§ WRITTEN INSTRUCTION: Return an exact copy of the part of the material that opens with the line containing "scientific name: Elsholtzia splendens" and closes with the line containing "name author: (Kunth) Hitchc.", including both of those lines.

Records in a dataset
------------------------------------------------

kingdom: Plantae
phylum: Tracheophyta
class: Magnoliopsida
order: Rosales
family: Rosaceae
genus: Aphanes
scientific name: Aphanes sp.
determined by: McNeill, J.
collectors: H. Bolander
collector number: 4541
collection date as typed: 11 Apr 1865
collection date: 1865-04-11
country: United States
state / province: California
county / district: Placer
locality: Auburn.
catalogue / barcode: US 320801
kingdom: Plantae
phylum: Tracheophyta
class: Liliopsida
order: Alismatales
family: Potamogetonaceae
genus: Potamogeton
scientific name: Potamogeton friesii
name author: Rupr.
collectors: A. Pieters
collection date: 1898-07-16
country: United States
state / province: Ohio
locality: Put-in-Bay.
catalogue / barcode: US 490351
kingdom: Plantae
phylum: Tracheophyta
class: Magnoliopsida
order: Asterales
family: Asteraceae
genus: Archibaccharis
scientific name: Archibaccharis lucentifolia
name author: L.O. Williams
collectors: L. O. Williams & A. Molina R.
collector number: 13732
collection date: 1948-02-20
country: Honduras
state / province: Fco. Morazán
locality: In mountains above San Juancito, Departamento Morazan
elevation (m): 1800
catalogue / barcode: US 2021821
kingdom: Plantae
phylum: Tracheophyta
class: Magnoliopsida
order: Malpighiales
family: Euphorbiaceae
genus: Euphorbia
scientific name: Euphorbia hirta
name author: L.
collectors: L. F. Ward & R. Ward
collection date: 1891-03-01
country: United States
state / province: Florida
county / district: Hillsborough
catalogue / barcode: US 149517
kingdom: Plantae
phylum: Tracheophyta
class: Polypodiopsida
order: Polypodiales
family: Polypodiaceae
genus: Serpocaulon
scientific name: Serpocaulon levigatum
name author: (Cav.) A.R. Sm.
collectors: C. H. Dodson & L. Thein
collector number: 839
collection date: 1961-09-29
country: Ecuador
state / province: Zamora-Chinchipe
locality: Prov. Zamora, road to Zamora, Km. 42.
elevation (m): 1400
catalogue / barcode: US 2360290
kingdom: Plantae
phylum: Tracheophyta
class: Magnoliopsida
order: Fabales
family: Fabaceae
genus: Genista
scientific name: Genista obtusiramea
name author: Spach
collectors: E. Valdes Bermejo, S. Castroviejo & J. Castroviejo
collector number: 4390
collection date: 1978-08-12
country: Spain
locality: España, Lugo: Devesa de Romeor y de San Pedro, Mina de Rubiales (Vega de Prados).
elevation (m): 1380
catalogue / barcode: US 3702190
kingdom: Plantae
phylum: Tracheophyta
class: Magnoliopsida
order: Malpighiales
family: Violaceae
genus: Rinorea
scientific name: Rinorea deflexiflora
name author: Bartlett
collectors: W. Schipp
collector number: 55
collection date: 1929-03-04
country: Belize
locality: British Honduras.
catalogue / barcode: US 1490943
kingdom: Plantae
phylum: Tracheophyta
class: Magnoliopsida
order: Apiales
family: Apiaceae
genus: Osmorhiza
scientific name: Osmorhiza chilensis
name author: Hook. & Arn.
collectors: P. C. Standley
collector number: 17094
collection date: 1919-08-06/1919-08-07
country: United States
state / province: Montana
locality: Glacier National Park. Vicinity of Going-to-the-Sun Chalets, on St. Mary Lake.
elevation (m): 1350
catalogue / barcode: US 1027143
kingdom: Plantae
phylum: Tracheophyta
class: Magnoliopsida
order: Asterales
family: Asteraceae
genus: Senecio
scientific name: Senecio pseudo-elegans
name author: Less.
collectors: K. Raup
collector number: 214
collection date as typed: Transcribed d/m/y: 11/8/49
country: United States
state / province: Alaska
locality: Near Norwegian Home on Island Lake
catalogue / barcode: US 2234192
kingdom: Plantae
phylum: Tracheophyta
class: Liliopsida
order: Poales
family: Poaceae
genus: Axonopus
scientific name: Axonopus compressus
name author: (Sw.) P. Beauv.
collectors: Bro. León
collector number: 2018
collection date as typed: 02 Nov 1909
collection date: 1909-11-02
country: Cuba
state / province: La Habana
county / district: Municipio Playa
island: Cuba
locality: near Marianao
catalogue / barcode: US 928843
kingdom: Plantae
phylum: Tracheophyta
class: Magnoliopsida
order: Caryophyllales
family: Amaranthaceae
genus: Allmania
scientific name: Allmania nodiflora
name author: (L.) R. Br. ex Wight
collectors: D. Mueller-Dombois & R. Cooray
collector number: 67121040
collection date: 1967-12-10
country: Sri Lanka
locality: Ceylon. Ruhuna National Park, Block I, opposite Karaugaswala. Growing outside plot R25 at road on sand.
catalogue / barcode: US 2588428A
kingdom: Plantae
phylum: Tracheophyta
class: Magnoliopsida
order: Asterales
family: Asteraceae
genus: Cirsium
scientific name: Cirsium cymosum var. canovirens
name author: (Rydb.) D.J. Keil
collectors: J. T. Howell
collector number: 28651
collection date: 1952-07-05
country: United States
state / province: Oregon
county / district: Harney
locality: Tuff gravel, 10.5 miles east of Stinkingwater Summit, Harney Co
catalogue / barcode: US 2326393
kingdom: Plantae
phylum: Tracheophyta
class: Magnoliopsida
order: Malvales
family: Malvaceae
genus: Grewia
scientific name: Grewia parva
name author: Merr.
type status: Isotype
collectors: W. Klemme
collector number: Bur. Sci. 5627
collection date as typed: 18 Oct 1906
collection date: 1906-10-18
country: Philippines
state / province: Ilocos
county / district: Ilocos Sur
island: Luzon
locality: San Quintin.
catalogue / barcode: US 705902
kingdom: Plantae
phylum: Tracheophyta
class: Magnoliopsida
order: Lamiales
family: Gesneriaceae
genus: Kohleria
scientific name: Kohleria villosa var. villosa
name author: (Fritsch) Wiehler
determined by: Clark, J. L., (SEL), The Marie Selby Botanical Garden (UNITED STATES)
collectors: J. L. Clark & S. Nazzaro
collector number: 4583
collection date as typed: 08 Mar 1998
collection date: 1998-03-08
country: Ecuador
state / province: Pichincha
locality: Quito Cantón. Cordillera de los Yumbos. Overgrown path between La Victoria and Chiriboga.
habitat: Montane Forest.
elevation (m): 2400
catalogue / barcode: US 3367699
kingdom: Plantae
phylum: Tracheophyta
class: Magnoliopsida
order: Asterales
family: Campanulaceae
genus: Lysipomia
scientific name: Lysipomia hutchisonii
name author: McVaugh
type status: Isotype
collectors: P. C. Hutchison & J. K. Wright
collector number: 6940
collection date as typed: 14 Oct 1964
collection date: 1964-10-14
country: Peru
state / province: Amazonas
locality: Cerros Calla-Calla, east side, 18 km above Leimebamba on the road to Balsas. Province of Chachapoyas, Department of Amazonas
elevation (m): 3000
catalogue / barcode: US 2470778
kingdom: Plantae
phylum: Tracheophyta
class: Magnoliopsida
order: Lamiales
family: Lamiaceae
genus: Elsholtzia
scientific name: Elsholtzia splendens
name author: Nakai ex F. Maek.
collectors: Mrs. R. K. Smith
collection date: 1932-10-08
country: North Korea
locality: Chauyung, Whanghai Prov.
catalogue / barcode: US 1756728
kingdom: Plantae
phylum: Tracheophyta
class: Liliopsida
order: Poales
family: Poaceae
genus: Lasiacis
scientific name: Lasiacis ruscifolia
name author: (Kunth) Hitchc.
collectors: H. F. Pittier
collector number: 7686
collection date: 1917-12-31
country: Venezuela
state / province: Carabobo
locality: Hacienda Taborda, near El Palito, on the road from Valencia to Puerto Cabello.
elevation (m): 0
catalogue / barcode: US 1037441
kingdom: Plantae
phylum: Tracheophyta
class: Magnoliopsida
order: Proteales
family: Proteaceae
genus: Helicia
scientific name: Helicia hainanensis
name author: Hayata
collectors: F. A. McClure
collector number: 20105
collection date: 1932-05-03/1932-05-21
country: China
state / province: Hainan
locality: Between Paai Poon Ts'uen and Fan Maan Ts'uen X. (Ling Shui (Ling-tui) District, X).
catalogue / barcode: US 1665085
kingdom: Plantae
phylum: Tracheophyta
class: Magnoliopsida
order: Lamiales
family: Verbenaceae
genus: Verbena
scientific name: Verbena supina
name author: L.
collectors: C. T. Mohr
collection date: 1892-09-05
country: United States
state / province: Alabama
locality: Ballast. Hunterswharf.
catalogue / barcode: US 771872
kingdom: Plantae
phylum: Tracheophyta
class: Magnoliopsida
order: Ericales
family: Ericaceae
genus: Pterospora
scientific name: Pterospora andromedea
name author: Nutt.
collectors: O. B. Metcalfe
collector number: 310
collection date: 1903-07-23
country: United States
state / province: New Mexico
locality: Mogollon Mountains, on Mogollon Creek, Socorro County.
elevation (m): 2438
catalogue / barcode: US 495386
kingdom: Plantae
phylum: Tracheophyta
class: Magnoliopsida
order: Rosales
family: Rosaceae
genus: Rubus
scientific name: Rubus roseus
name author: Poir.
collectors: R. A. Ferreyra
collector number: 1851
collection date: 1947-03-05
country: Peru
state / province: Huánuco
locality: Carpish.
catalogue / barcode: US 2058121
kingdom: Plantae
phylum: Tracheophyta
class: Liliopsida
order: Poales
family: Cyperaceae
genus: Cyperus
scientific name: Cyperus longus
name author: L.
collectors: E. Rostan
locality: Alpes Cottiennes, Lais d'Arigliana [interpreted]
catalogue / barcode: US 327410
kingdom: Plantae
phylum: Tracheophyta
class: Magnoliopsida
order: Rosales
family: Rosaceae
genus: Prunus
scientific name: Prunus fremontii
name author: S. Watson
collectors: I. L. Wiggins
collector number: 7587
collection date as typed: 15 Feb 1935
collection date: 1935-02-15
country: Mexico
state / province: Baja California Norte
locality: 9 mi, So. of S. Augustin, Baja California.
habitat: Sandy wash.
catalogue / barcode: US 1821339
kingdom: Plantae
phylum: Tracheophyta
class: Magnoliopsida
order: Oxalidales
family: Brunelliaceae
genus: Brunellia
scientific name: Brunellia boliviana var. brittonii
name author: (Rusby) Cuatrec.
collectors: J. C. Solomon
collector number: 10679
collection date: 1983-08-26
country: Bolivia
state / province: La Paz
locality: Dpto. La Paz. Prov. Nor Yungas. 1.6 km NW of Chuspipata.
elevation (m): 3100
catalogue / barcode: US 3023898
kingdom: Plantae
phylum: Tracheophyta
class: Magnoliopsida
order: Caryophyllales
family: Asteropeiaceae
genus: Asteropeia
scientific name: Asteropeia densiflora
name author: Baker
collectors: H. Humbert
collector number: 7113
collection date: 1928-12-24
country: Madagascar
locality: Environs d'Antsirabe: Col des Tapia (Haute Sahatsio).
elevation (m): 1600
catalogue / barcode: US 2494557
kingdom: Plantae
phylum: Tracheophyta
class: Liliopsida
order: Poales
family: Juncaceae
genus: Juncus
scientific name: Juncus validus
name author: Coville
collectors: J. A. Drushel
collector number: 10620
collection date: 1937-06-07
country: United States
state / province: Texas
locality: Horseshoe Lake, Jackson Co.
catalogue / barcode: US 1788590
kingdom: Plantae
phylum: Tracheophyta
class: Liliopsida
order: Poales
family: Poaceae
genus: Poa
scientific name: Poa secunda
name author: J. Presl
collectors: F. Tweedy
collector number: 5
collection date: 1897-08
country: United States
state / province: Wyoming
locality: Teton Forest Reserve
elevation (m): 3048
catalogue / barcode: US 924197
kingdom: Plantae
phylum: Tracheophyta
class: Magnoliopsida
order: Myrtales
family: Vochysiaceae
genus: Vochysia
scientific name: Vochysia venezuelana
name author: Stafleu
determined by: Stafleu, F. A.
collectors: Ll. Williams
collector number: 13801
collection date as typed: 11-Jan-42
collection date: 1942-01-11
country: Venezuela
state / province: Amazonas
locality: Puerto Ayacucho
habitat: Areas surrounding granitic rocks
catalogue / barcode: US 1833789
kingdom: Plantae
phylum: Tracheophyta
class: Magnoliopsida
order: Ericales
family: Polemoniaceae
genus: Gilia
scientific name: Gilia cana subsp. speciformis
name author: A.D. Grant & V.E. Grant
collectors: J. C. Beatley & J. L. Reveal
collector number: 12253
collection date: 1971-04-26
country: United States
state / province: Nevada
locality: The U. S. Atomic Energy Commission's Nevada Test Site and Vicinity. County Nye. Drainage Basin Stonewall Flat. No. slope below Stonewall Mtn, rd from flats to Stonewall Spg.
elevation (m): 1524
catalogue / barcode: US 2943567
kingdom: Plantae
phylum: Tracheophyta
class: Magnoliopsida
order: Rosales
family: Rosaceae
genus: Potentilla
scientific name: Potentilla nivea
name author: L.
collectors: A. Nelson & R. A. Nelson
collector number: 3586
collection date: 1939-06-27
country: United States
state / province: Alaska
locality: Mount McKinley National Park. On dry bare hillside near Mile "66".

------------------------------------------------

§ CORRECT OUTPUT:
scientific name: Elsholtzia splendens
name author: Nakai ex F. Maek.
collectors: Mrs. R. K. Smith
collection date: 1932-10-08
country: North Korea
locality: Chauyung, Whanghai Prov.
catalogue / barcode: US 1756728
kingdom: Plantae
phylum: Tracheophyta
class: Liliopsida
order: Poales
family: Poaceae
genus: Lasiacis
scientific name: Lasiacis ruscifolia
name author: (Kunth) Hitchc.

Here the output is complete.